When she left Hawai'i for college, her boyfriend here wrote almost daily and always had a "love" stamp on the envelope.

"I always imagined that I would pull them out, share them with a daughter I hope to have one day, when she was feeling down about some boy, to remind her that there are great, romantic guys out there," she said. "Or share them with a son, to let him know that the little things in life, like writing letters, really mean a lot to girls."

♥♥♥

'Extremely resilient'

D.J. Strauss of Maunalani Heights has more than 500 romantic exchanges, spanning from when her husband, Paul, asked her to a prom (Kalani class of '66) to his tour in Vietnam.

The letters have moved with them, 18 times at last count.

"The letters are in remarkably good condition, as is our marriage of 36 years," she wrote. "Not perfect, mind you, but extremely resilient."

♥♥♥

A trail to give a boost

"Look under the basket on the entertainment center, the one next to the ceramic rabbit vase and that's where you'll find today's treat."

That's how Pam Shim's trail of notes for her husband, Tom, began when she went to the Mainland last summer.

The Kane'ohe woman left a note and a treat for each day she was gone. They began writing to each other 25 years ago.

"When we need a little boost," she said, "all that is needed is a quick read of one of these notes and you instantly feel blessed and loved."

♥♥♥

Letters a Family affair

"I never knew I could miss someone so much."

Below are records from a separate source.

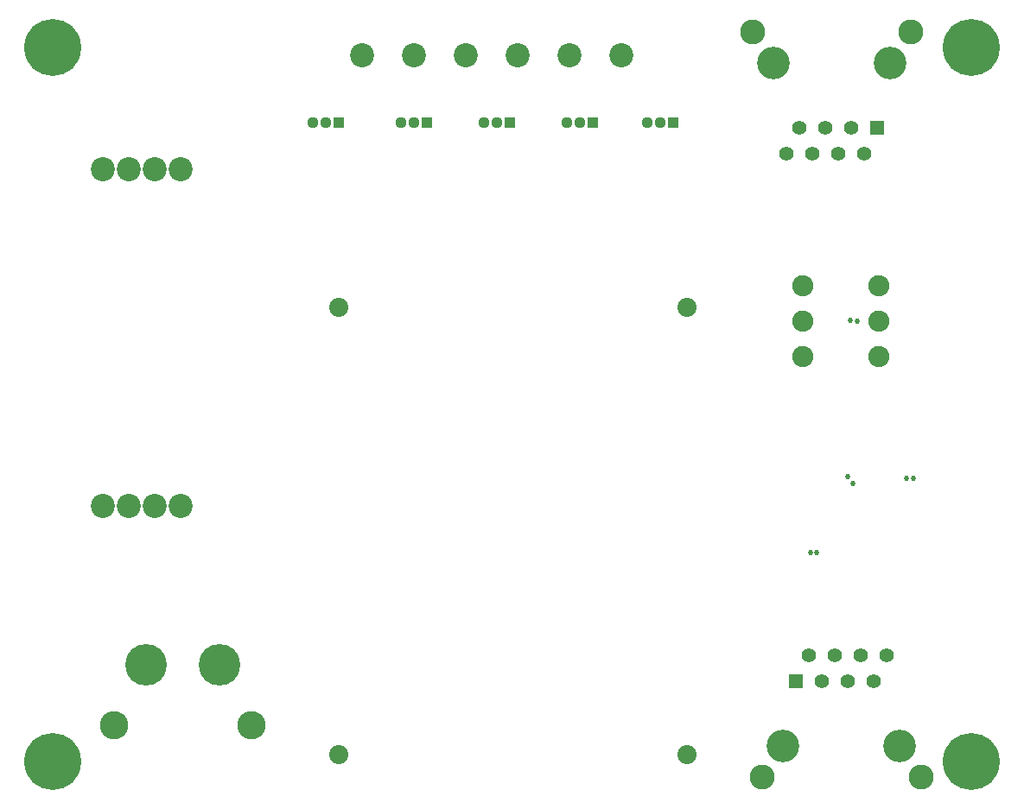
<source format=gbr>
%TF.GenerationSoftware,Altium Limited,Altium Designer,25.2.1 (25)*%
G04 Layer_Color=16711935*
%FSLAX45Y45*%
%MOMM*%
%TF.SameCoordinates,918F7520-6D5E-4649-A0F8-73A0CF3CBC90*%
%TF.FilePolarity,Negative*%
%TF.FileFunction,Soldermask,Bot*%
%TF.Part,Single*%
G01*
G75*
%TA.AperFunction,ComponentPad*%
%ADD21C,1.40000*%
%ADD22C,2.45000*%
%ADD23C,3.20000*%
%ADD24R,1.40000X1.40000*%
%ADD42C,1.12600*%
%ADD43R,1.12600X1.12600*%
%ADD44C,1.87600*%
%ADD45C,2.36200*%
%ADD46C,2.77600*%
%ADD47C,4.07600*%
%TA.AperFunction,ViaPad*%
%ADD48C,5.57600*%
%TA.AperFunction,ComponentPad*%
%ADD49C,2.07600*%
%TA.AperFunction,ViaPad*%
%ADD50C,0.52600*%
D21*
X8673000Y1539000D02*
D03*
X8419000D02*
D03*
X8546000Y1285000D02*
D03*
X8292000D02*
D03*
X8165000Y1539000D02*
D03*
X7911000D02*
D03*
X8038000Y1285000D02*
D03*
X7684000Y6461000D02*
D03*
X7938000D02*
D03*
X8192000D02*
D03*
X8446000D02*
D03*
X7811000Y6715000D02*
D03*
X8065000D02*
D03*
X8319000D02*
D03*
D22*
X9003500Y345000D02*
D03*
X7453500D02*
D03*
X7353500Y7655000D02*
D03*
X8903500D02*
D03*
D23*
X8800000Y650000D02*
D03*
X7657000D02*
D03*
X7557000Y7350000D02*
D03*
X8700000D02*
D03*
D24*
X7784000Y1285000D02*
D03*
X8573000Y6715000D02*
D03*
D42*
X3170800Y6766800D02*
D03*
X3043800D02*
D03*
X4034400D02*
D03*
X3907400D02*
D03*
X5660000D02*
D03*
X5533000D02*
D03*
X6447400D02*
D03*
X6320400D02*
D03*
X4847200D02*
D03*
X4720200D02*
D03*
D43*
X3297800D02*
D03*
X4161400D02*
D03*
X5787000D02*
D03*
X6574400D02*
D03*
X4974200D02*
D03*
D44*
X6712865Y4952127D02*
D03*
Y567107D02*
D03*
X3299105Y4952127D02*
D03*
Y565547D02*
D03*
D45*
X3526400Y7423000D02*
D03*
X4034400D02*
D03*
X5558400D02*
D03*
X6066400D02*
D03*
X4542400D02*
D03*
X5050400D02*
D03*
X1754000Y6302000D02*
D03*
X1500000D02*
D03*
X992000D02*
D03*
X1246000D02*
D03*
X992000Y3000000D02*
D03*
X1246000D02*
D03*
X1754000D02*
D03*
X1500000D02*
D03*
D46*
X1100000Y850000D02*
D03*
X2450000D02*
D03*
D47*
X2135000Y1450000D02*
D03*
X1415000D02*
D03*
D48*
X9500000Y7500000D02*
D03*
X500000D02*
D03*
Y500000D02*
D03*
X9500000D02*
D03*
D49*
X7844820Y5165840D02*
D03*
Y4815840D02*
D03*
Y4465840D02*
D03*
X8594820Y5165840D02*
D03*
Y4815840D02*
D03*
Y4465840D02*
D03*
D50*
X8934814Y3271520D02*
D03*
X8864354Y3278127D02*
D03*
X7984419Y2550979D02*
D03*
X7920919D02*
D03*
X8315979Y4821571D02*
D03*
X8379223Y4814845D02*
D03*
X8286679Y3291021D02*
D03*
X8341740Y3228340D02*
D03*
%TF.MD5,88031732f8211391ed6e24ac4b034c03*%
M02*

</source>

That was what Lee Kennington wrote in his first letter on Aug. 11, 1991, to Angie, the woman who became his wife.

They met as military kids in Europe, and their letters began when Angie's dad retired, and Lee was in Belgium.

"Every time I saw his handwriting on the airmail envelopes, my heart would jump," she said.

They were engaged three weeks after he returned in 1994.

Now he's in Afghanistan, and 32-year-old Lee writes to their daughters in Wahiawa as well.

♥♥♥

In the cookie box

Boldly written in black on an 84-ounce Kauai Kookie box:

"Our Love Letters — DO NOT DESTROY!"

Those are part of the collection of 58-year-old Russell Smith and his wife, Adrienne, 54, of Mililani.

"They still remain in fairly good condition except for a few mildew spots and stains," she said, but are as precious as ever.

♥♥♥

What love looks like

When they first got engaged, Jacque Martin would find love notes from Kim Martin under the wiper blade on her car.

The 'Ewa Beach woman said their notebooks of letters, cards and e-mails have become family heirlooms.

"Kim designed a logo for us using our initials, a heart, and the Christian fish symbol," she said. "He framed it for Valentine's Day. He had a star named after me. Most of all, he showed our daughters what true love looks like day in and day out."

And that is what makes sweet nothings priceless.